Герцог затушил лампу. От нескольких часов непрерывной работы глаза устали и слезились – он не мог больше смотреть на огонёк. А небо сегодня было безоблачно, и бледно-розового света, лившегося в окно, хватало, чтобы убрать за собой.
Когда работа спорилась, он мог просидеть в своей мастерской хоть до самого утра. Мог забыть о времени и вообще не спускаться вниз день или два. Сегодня он управился рано, но это было лучшее из всего, что он сотворил. Возможно, он никогда больше не повторит подобного успеха. Его руки уже немолоды, и подводит зрение. Если бы в Ильхо была хоть толика его жажды познания и созидания, но…
Герцог прибрал инструменты. Он всегда держал рабочее место в чистоте и порядке. Строгость и дисциплина, строгость и дисциплина – повторял он себе – вот те столпы, на которых зиждется воплощение в жизнь любой идеи. Где бы он был, кем бы он был, если б в голове его гулял ветер, а к своему делу он относился безалаберно? Ответ каждый божий день находился перед ним – его сын, что наверняка – он знал это – шлялся всю ночь по острову в поисках развлечений и острых ощущений. А сам Герцог в его возрасте уже знал, что такое тяжелый труд, и готов был многим пожертвовать ради воплощения собственных идей.

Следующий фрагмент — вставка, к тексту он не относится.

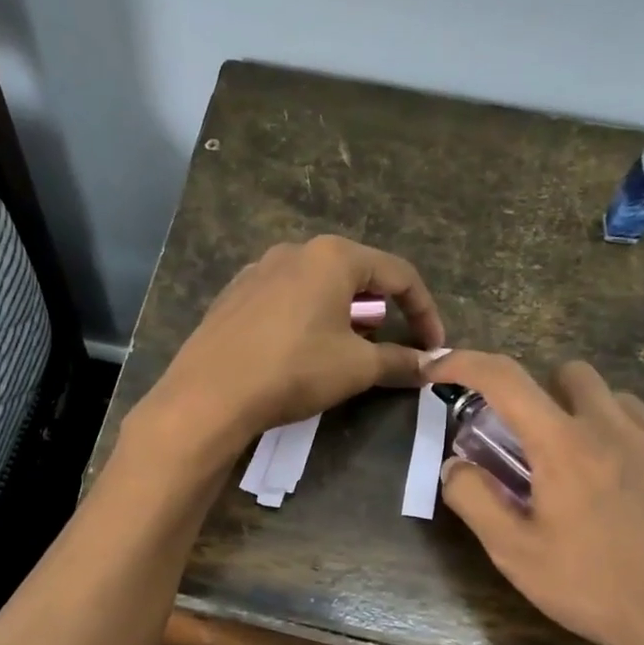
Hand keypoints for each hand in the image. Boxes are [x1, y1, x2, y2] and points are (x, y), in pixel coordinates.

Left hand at [132, 235, 444, 461]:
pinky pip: (284, 300)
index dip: (423, 311)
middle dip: (379, 313)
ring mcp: (257, 270)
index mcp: (332, 256)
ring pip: (316, 287)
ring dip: (341, 316)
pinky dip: (305, 319)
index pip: (398, 274)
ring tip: (343, 352)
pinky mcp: (233, 295)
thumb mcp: (357, 368)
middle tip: (385, 349)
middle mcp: (294, 251)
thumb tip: (432, 365)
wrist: (210, 393)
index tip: (431, 347)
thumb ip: (400, 361)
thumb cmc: (294, 370)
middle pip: (355, 276)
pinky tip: (299, 351)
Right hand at [429, 351, 643, 644]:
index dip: (465, 362)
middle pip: (570, 373)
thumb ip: (475, 500)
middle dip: (539, 392)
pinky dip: (624, 446)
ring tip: (579, 471)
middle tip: (529, 444)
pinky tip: (627, 501)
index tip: (441, 369)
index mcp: (564, 444)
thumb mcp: (516, 554)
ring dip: (585, 416)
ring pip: (616, 401)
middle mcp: (616, 428)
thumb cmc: (597, 589)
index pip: (505, 378)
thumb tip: (454, 464)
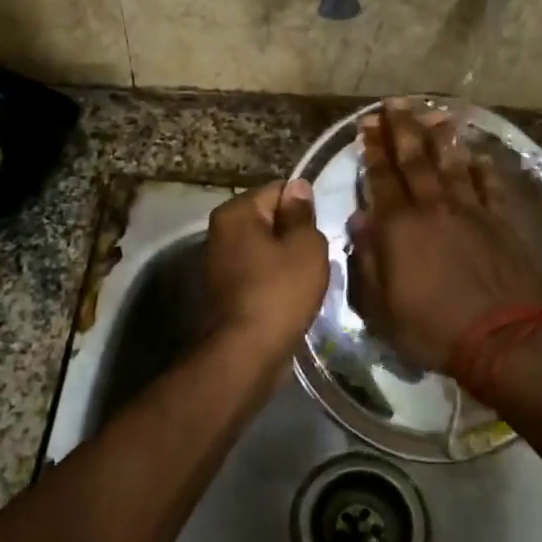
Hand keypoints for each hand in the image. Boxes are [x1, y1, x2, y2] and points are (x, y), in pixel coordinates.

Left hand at [202, 180, 329, 363]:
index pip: (279, 190)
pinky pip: (258, 273)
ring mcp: (218, 262)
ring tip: (308, 278)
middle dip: (295, 234)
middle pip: (270, 219)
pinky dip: (274, 280)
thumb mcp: (305, 246)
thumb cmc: (279, 292)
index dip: (305, 207)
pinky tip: (291, 296)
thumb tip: (298, 187)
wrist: (246, 354)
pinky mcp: (224, 291)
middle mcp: (220, 231)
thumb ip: (302, 213)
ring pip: (265, 248)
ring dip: (286, 259)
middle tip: (319, 255)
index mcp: (235, 212)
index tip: (322, 229)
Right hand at [347, 101, 541, 384]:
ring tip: (434, 114)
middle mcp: (434, 208)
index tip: (367, 125)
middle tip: (394, 103)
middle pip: (415, 160)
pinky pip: (489, 186)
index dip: (372, 150)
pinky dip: (482, 168)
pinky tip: (478, 154)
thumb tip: (359, 220)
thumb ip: (367, 260)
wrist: (504, 338)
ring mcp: (471, 212)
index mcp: (400, 227)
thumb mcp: (381, 306)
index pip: (381, 179)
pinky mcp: (501, 222)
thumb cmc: (433, 328)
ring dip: (441, 138)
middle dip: (401, 130)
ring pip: (452, 165)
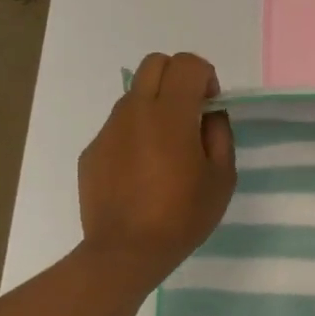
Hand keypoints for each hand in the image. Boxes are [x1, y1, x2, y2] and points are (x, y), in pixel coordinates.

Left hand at [77, 52, 235, 290]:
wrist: (126, 251)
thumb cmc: (182, 215)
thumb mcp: (222, 177)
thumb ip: (220, 135)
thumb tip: (209, 115)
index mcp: (171, 113)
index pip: (187, 63)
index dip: (206, 76)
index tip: (211, 107)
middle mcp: (135, 110)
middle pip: (155, 64)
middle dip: (178, 78)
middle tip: (190, 114)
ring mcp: (109, 130)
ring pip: (134, 95)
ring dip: (155, 106)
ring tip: (166, 149)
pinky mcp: (92, 150)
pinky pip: (119, 127)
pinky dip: (135, 135)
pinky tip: (143, 172)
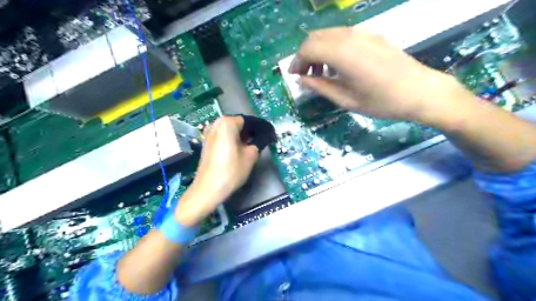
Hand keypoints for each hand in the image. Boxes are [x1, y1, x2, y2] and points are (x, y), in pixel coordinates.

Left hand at [175, 117, 258, 223]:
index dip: (259, 129)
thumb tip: (262, 138)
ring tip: (249, 148)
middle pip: (238, 125)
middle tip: (260, 143)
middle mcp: (215, 124)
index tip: (268, 136)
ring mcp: (208, 134)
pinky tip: (237, 152)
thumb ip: (258, 143)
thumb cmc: (231, 170)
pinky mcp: (206, 144)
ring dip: (240, 137)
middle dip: (249, 132)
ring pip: (230, 131)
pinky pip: (222, 138)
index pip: (248, 121)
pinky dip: (231, 141)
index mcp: (227, 123)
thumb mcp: (251, 156)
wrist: (208, 189)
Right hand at [292, 26, 469, 124]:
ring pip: (328, 34)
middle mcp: (350, 37)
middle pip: (315, 37)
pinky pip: (342, 35)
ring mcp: (362, 33)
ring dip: (317, 51)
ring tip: (320, 73)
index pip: (308, 48)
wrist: (421, 91)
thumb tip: (300, 79)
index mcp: (343, 54)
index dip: (297, 62)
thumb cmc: (382, 102)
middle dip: (304, 55)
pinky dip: (331, 48)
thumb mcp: (346, 100)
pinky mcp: (371, 35)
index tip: (294, 77)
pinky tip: (337, 65)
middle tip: (304, 75)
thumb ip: (320, 86)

Надо бы обязать Ильхо провести несколько дней в Цехах. Это должно пойти мальчишке на пользу.
Инструменты были разложены по холщовым чехлам и убраны: те, что поменьше, – в ящики стола, побольше – в сундук. Бумаги с эскизами и чертежами – свернуты и сложены в корзины. Стеклянный сосуд, в котором еще недавно трепыхалась и билась синяя искра, бережно спрятан в шкаф под замок. До новой поставки, которой следует ждать не раньше, чем через месяц-другой, он ему не понадобится.
Не удержавшись, Герцог подошел к большому, в человеческий рост, стеклянному ящику, что был установлен у стены. Образец спал, пока. Искра была помещена внутрь всего час назад, а это значит, что пробуждения следует ждать не раньше обеда. У него будет время подготовиться и еще раз как следует все обдумать.

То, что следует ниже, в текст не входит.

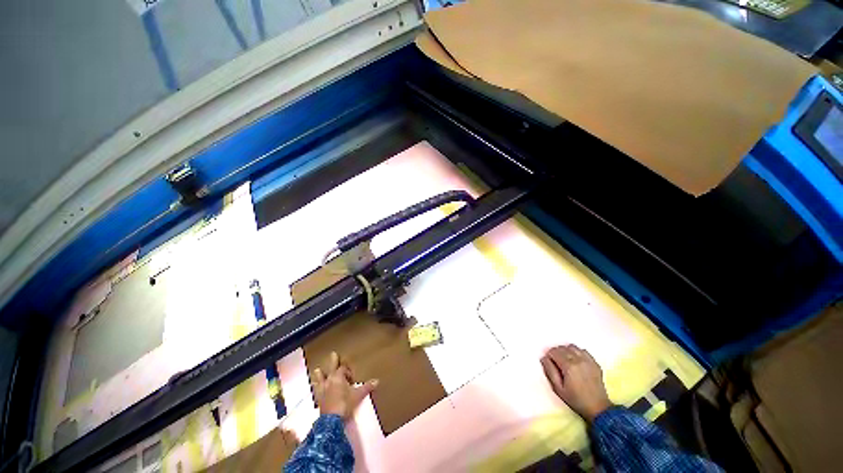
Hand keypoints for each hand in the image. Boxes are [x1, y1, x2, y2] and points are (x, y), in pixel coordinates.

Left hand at [313, 352, 378, 420]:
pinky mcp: (318, 398)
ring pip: (319, 377)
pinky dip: (316, 387)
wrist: (331, 421)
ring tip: (318, 370)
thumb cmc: (345, 404)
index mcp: (338, 377)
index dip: (348, 371)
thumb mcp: (358, 395)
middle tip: (333, 354)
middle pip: (331, 367)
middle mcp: (329, 380)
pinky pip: (316, 389)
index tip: (352, 378)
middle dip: (333, 361)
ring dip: (320, 374)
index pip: (343, 368)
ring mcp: (322, 389)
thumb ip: (367, 387)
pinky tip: (315, 387)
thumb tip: (376, 381)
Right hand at [541, 344, 611, 421]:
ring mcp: (588, 361)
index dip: (549, 356)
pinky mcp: (595, 363)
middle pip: (562, 348)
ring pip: (572, 347)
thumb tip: (544, 358)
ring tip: (565, 360)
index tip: (550, 363)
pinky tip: (576, 361)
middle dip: (556, 352)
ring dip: (566, 351)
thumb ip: (549, 371)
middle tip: (556, 362)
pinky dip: (577, 352)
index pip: (554, 351)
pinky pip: (583, 351)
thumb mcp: (558, 388)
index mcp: (568, 366)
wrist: (598, 408)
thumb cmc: (575, 399)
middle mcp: (579, 360)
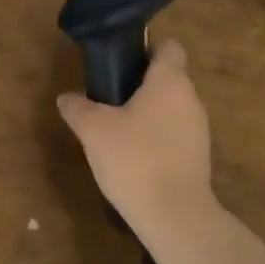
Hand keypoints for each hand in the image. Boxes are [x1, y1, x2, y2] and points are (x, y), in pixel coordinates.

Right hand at [56, 39, 219, 249]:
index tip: (121, 60)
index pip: (168, 47)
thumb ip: (77, 108)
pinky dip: (156, 136)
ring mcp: (198, 129)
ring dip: (148, 111)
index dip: (146, 47)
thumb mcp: (93, 130)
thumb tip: (66, 98)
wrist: (174, 216)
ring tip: (116, 128)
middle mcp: (190, 99)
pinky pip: (175, 133)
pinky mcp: (198, 156)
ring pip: (171, 107)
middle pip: (168, 77)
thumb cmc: (134, 159)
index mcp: (169, 81)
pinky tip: (133, 155)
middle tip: (108, 96)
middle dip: (140, 83)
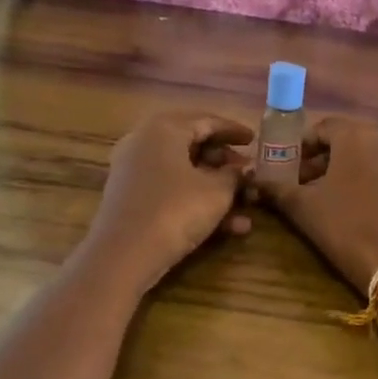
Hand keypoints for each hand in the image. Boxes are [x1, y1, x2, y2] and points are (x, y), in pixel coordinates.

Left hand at [83, 111, 253, 289]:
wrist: (122, 257)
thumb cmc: (175, 211)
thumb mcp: (216, 192)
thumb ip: (235, 175)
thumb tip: (247, 168)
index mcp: (164, 128)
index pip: (207, 121)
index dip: (234, 130)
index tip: (255, 140)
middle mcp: (145, 142)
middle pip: (194, 145)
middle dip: (226, 163)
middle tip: (249, 174)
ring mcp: (134, 171)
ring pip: (184, 172)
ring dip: (217, 188)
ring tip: (247, 205)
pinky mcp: (131, 199)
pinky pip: (171, 191)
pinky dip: (197, 202)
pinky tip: (229, 227)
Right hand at [255, 116, 377, 294]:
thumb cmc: (346, 226)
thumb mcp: (304, 208)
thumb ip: (278, 189)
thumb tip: (256, 182)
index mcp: (356, 136)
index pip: (322, 128)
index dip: (302, 146)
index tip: (289, 168)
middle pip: (347, 140)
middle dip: (324, 159)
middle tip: (306, 184)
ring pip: (369, 156)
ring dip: (347, 170)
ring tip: (330, 197)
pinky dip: (371, 181)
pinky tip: (360, 208)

Для этого образца отведена особая роль.
Герцог отошел к окну.
Замок спал. В саду под башней было тихо и сумрачно, а в распахнутые настежь окна дышала душистой прохладой мирная островная ночь. Спокойные нынче воды океана ловили гребешками волн отсветы туманности, раскалывающей небосклон пополам.
Места красивее и умиротвореннее, пожалуй, не было на целом свете, и до глубокой старости, до самой смерти он будет вынужден видеть один лишь этот пейзаж, не сулящий никакой пищи для разума.

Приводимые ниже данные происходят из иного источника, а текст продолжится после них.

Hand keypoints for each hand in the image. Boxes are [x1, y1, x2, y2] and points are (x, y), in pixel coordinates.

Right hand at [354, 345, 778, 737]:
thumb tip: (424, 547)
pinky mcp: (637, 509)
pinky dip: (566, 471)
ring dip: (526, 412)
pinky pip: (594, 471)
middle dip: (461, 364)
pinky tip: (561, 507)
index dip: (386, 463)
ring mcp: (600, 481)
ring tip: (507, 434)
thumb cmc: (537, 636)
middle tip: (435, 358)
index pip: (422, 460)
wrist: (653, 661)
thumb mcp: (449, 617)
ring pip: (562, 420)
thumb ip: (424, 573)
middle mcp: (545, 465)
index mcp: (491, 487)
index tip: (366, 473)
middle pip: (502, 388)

Раздался оглушительный звон. Герцог вздрогнул и резко обернулся лишь для того, чтобы увидеть, как, разметав осколки своей темницы и распахнув резную деревянную дверь, его творение скрывается на лестнице, ведущей вниз.
Он постоял так какое-то время, соображая, почему же в этот раз искра сработала иначе. А потом его губы тронула тонкая улыбка. Герцог снова бросил взгляд в окно: на погруженные в тишину Цеха, возвышающиеся по другую сторону острова, на пляжи, скрытые от его взора густой зеленой порослью, на спящий городок – единственный на острове.
Улыбка сделалась и мрачнее, и веселее.
Так или иначе, игра началась.
– Ты проспал завтрак.
Такими недовольными словами его встретила тетка. Она одна осталась за столом к тому времени, как он спустился.
Ильхо беззаботно пожал плечами. Он слышал, что у аристократов есть некий этикет, строгий распорядок дня, традиции и прочая ерунда. Но все это осталось там, на Большой Земле, которую он, к слову, совсем не помнил. А здесь – кому это нужно?
Отец всегда завтракал в своем кабинете. Кузина, теткина дочь, тоже предпочла бы вставать, когда ей заблагорассудится, но мать была с ней строга. В жизни же самого Ильхо время и вовсе не имело значения. Когда ложиться? Когда вставать? Он сам себе был хозяин, и никто ему был не указ.